Google has shut down Code Search and the Social Graph API. Replicating those services outside of Google is hard; they presuppose a scalable, well-oiled crawling/indexing/serving machine. Only Google has been able to release interesting n-gram data (from books too).
Along the same lines, the HTTP Archive tracks 55K URLs (with a goal of 1M by the end of 2012). W3Techs also only looks at the Alexa top 1 million. Presumably this is because crawling is hard. If Foursquare wanted to know how many pages have a link to a foursquare.com URL, would they want to crawl the whole web?
"Aleph" would be an infrastructure company that offers a few services:
- Large (billion and up) archive of sites on the internet. This would include not just raw HTML, but the full set of resources necessary to recreate that page (think crawling with headless WebKit and capturing all HTTP requests).
- Ability to do quick (semi-interactive) analyses over the crawl data that has been pre-processed (think regular expressions, or Dremel-like queries for attributes).
- Ability to run arbitrary MapReduces over the data (see ZeroVM for a way to do this safely).
- Ability to import new datasets (whether web-like or not)

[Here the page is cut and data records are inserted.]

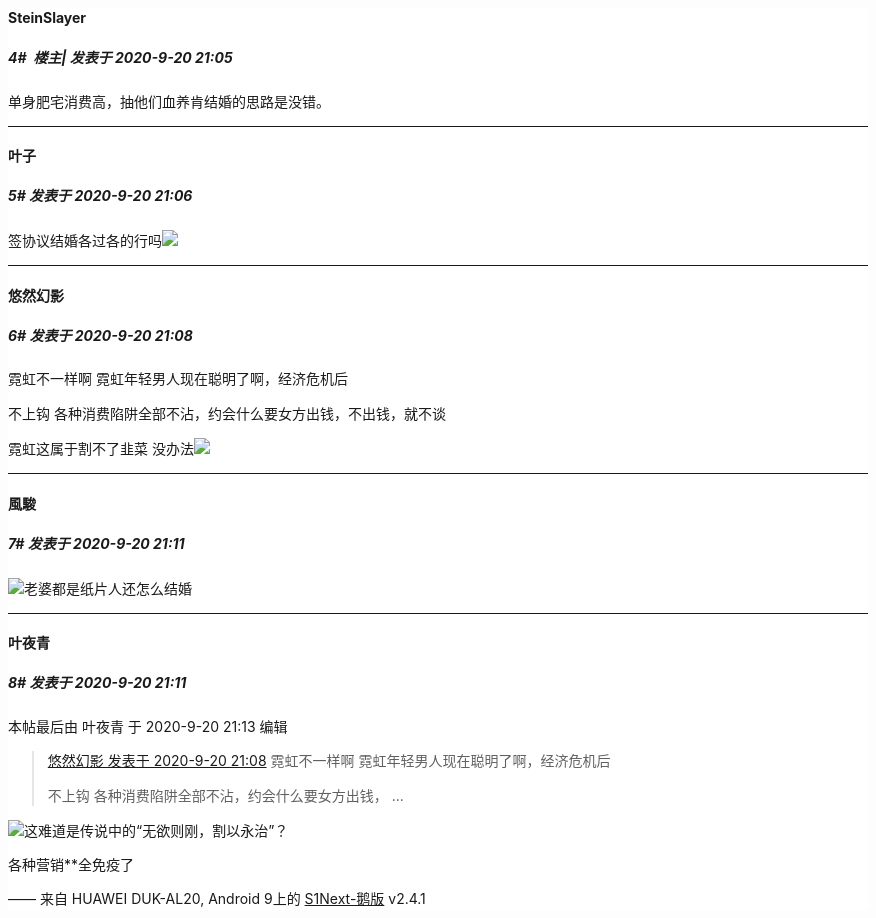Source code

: ####  SteinSlayer  
##### 4#         楼主| 发表于 2020-9-20 21:05


单身肥宅消费高，抽他们血养肯结婚的思路是没错。


-----

####  叶子  
##### 5#       发表于 2020-9-20 21:06


签协议结婚各过各的行吗<img src="https://static.saraba1st.com/image/smiley/face2017/048.png" referrerpolicy="no-referrer">


-----

####  悠然幻影  
##### 6#       发表于 2020-9-20 21:08


霓虹不一样啊 霓虹年轻男人现在聪明了啊，经济危机后


不上钩 各种消费陷阱全部不沾，约会什么要女方出钱，不出钱，就不谈


霓虹这属于割不了韭菜 没办法<img src="https://static.saraba1st.com/image/smiley/face2017/067.png" referrerpolicy="no-referrer">


-----

####  風駿  
##### 7#       发表于 2020-9-20 21:11


<img src="https://static.saraba1st.com/image/smiley/face2017/001.png" referrerpolicy="no-referrer">老婆都是纸片人还怎么结婚


-----

####  叶夜青  
##### 8#       发表于 2020-9-20 21:11


 本帖最后由 叶夜青 于 2020-9-20 21:13 编辑 
<blockquote><a href="httphttps://bbs.saraba1st.com/2b/forum.php?mod=redirect&amp;goto=findpost&amp;pid=48797437&amp;ptid=1960912" target="_blank">悠然幻影 发表于 2020-9-20 21:08</a>
霓虹不一样啊 霓虹年轻男人现在聪明了啊，经济危机后


不上钩 各种消费陷阱全部不沾，约会什么要女方出钱， ...</blockquote>
<img src="https://static.saraba1st.com/image/smiley/face2017/067.png" referrerpolicy="no-referrer">这难道是传说中的“无欲则刚，割以永治”？

各种营销**全免疫了

—— 来自 HUAWEI DUK-AL20, Android 9上的 [S1Next-鹅版](https://github.com/ykrank/S1-Next/releases) v2.4.1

For the web index to be useful for some applications, it would need to have a PageRank-like attribute per page to expose importance (and/or a number of visits/traffic).
In theory the Internet Archive has a lot of this data. They make their data available "at no cost to researchers, historians, and scholars," thus their willingness to license is unclear.
As for the name, the
Aleph was a MacGuffin-like device from Mona Lisa Overdrive that a large copy of the Internet stored.
Update on 5/7/2012: Blekko appears to offer basic grepping functionality.
Update on 2/24/2013: CommonCrawl is a non-profit with 6 billion pages indexed and available for MapReduce.